Brief:
Exact copies of the lines below, from the one with "thumb mcp: (209, 245)" up to and including the one with "ring dip: (525, 415)", are what this calls for; leave out pictures.

Input data:
•••

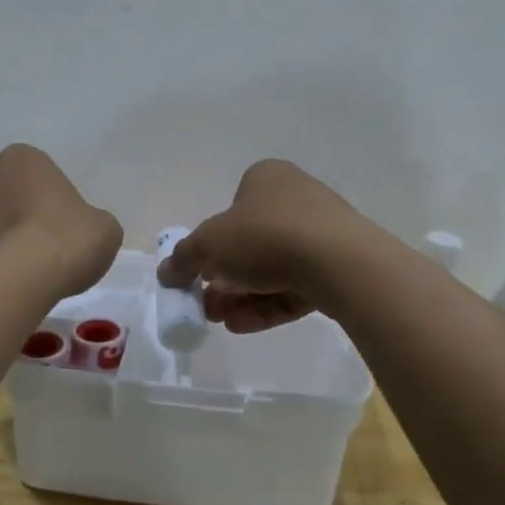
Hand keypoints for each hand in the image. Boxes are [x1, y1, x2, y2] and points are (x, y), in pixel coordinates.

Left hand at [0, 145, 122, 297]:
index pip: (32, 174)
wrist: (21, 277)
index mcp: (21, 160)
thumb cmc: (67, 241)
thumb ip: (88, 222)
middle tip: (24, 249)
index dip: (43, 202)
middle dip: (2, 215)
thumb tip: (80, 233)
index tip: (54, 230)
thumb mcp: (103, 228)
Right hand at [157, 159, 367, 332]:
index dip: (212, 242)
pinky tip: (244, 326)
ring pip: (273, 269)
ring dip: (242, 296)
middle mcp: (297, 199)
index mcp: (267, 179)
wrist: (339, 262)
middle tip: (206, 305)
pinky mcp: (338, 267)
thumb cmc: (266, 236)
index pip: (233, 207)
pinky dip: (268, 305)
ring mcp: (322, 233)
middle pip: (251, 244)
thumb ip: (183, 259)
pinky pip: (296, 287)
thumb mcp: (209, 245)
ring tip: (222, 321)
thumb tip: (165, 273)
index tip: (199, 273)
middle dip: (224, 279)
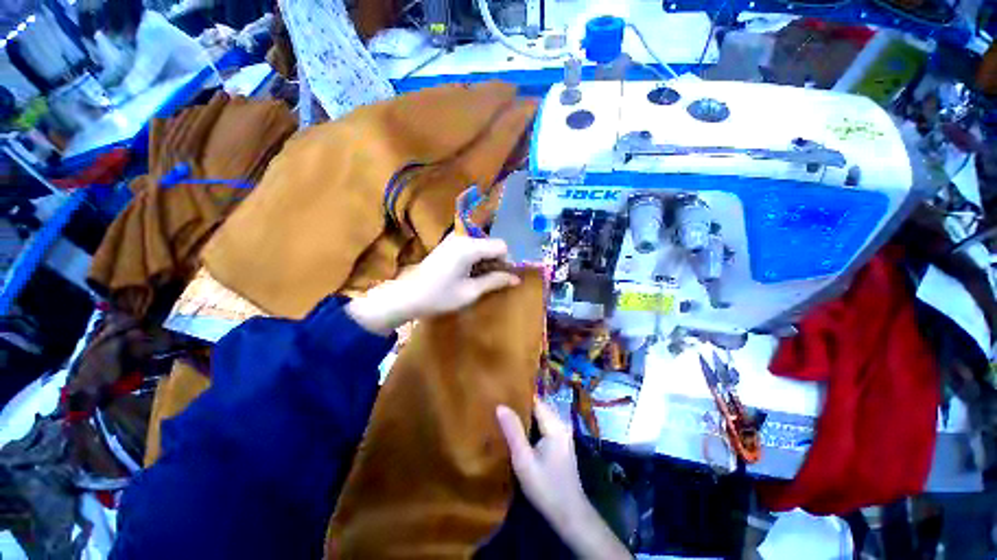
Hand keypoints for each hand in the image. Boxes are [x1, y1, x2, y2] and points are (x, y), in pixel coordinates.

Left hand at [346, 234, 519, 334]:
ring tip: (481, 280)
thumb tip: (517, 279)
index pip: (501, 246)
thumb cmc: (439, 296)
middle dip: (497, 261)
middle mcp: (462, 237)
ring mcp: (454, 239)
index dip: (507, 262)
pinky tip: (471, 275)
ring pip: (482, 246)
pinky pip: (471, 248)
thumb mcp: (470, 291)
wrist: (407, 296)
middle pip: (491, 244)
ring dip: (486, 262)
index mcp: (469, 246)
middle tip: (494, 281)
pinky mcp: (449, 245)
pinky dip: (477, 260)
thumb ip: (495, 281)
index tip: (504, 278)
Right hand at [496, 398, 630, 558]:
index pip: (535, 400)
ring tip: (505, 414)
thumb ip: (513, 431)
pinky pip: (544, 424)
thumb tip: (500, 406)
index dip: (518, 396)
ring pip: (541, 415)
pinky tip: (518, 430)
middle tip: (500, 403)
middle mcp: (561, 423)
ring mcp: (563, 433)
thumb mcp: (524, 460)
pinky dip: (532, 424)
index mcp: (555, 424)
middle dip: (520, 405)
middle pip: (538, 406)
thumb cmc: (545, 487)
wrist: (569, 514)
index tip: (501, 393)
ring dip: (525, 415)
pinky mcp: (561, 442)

•••

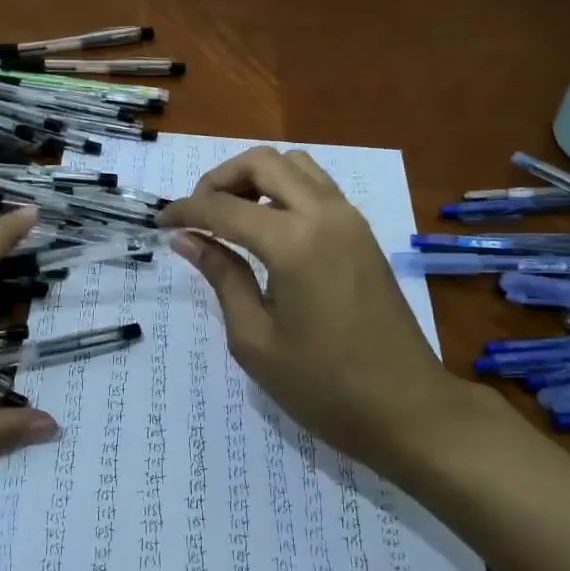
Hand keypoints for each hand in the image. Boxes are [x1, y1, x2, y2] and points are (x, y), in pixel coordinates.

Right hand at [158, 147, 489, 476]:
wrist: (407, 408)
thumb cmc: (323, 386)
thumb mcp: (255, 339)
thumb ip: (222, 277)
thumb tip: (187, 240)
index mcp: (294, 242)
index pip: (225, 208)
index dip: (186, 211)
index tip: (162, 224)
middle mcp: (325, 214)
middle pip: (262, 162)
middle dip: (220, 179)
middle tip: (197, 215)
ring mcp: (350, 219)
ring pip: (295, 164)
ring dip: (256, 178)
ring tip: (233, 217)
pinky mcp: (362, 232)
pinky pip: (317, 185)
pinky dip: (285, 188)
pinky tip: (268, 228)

•••

Exercise output:
thumb mcp: (209, 245)
ring tip: (222, 321)
thumb tip: (165, 273)
index tip: (199, 273)
middle dip: (224, 279)
Hand keypoints for each hand in the image. Boxes are [x1, y1, x2, y2] and points are (x, y), in pixel coordinates.

Left hand at [346, 234, 519, 334]:
ring tip: (481, 280)
thumb tip: (517, 279)
index pip: (501, 246)
thumb cmc: (439, 296)
middle dip: (497, 261)
middle mcp: (462, 237)
ring mcp: (454, 239)
index dip: (507, 262)
pinky tip: (471, 275)
ring pip: (482, 246)
pinky pip: (471, 248)
thumb mcp: (470, 291)
wrist: (407, 296)
middle pip: (491, 244)
ring dip: (486, 262)
index mcp: (469, 246)
middle tip: (494, 281)
pinky mcp: (449, 245)
pinky dip: (477, 260)
thumb ip: (495, 281)
index tip: (504, 278)
Right hand at [496, 398, 630, 558]:
index pip: (535, 400)
ring tip: (505, 414)
thumb ip: (513, 431)
pinky pip: (544, 424)
thumb tip: (500, 406)
index dip: (518, 396)
ring pip: (541, 415)
pinky tip: (518, 430)
middle tip: (500, 403)
middle mcp: (561, 423)
ring mcp: (563, 433)
thumb mcp: (524, 460)
pinky dip: (532, 424)
index mcp: (555, 424)
middle dip: (520, 405)
middle pip: (538, 406)
thumb cmc: (545, 487)
wrist: (569, 514)
index tip: (501, 393)
ring dip: (525, 415)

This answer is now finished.